* GIVEN INFORMATION
==*==
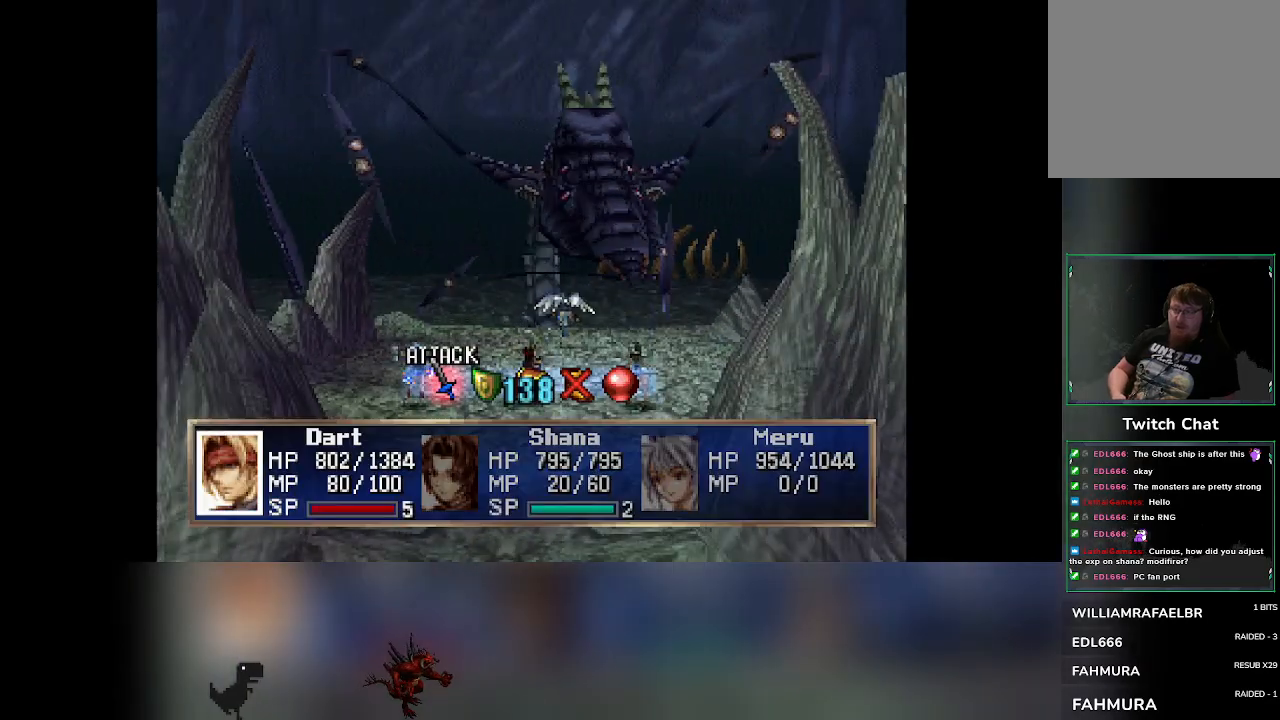
Gameplay with a controller (PlayStation layout); each line is a JSON object with the inputs held at the frame after it. "events" lists button and stick changes between this image and that frame as [ms after this image, input, new state], when the widget could be followed in between. Not read: right_stick.
{"buttons": [], "left_stick": "center", "events": [[267, "DPAD_RIGHT", "down"], [317, "DPAD_RIGHT", "up"]]}
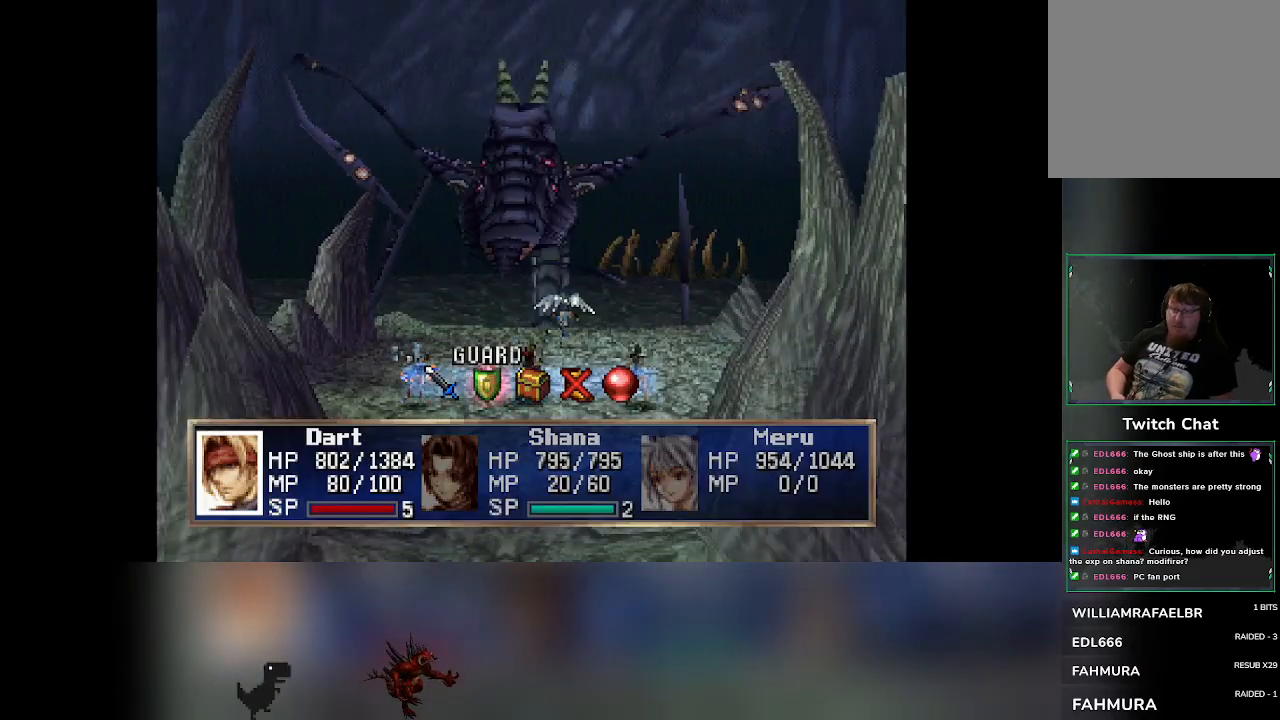
{"buttons": [], "left_stick": "center", "events": []}
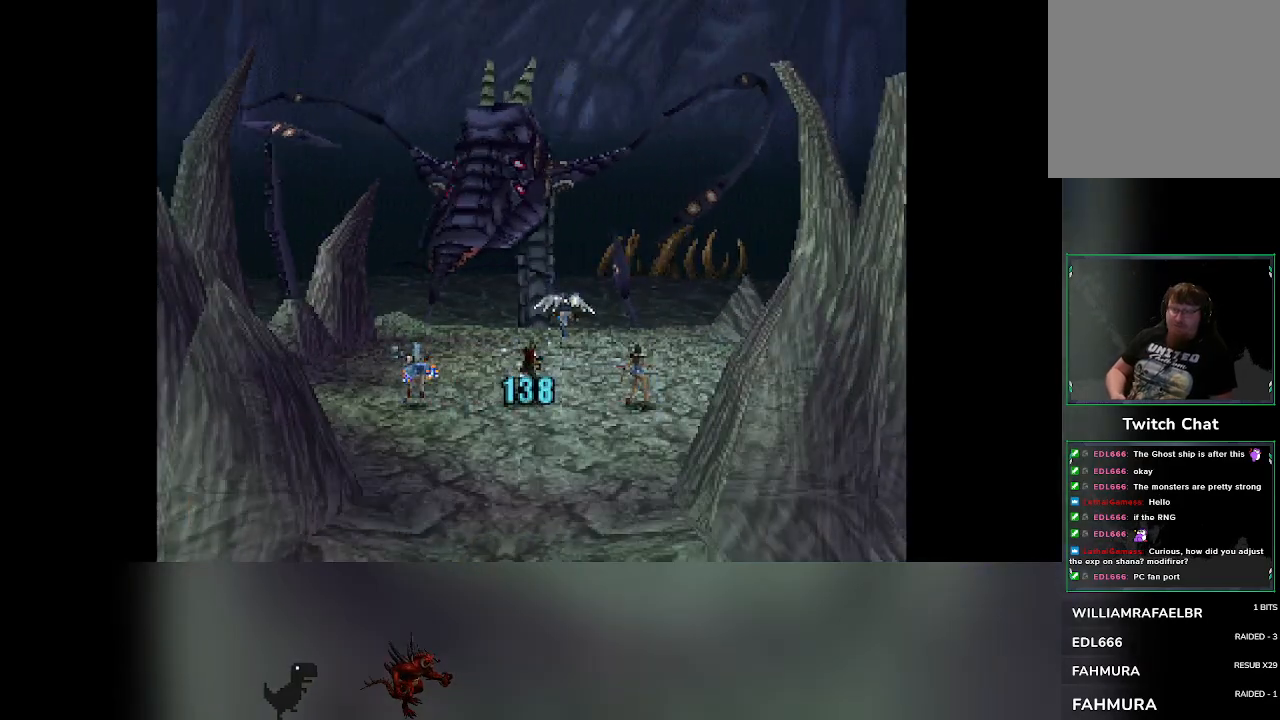
{"buttons": [], "left_stick": "center", "events": []}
==*==
* TASK DETAILS
Omit every picture, then repeat the remaining data exactly as it appears above.

* EXERCISE RESULT
Gameplay with a controller (PlayStation layout); each line is a JSON object with the inputs held at the frame after it. "events" lists button and stick changes between this image and that frame as [ms after this image, input, new state], when the widget could be followed in between. Not read: right_stick.
{"buttons": [], "left_stick": "center", "events": [[267, "DPAD_RIGHT", "down"], [317, "DPAD_RIGHT", "up"]]}
{"buttons": [], "left_stick": "center", "events": []}
{"buttons": [], "left_stick": "center", "events": []}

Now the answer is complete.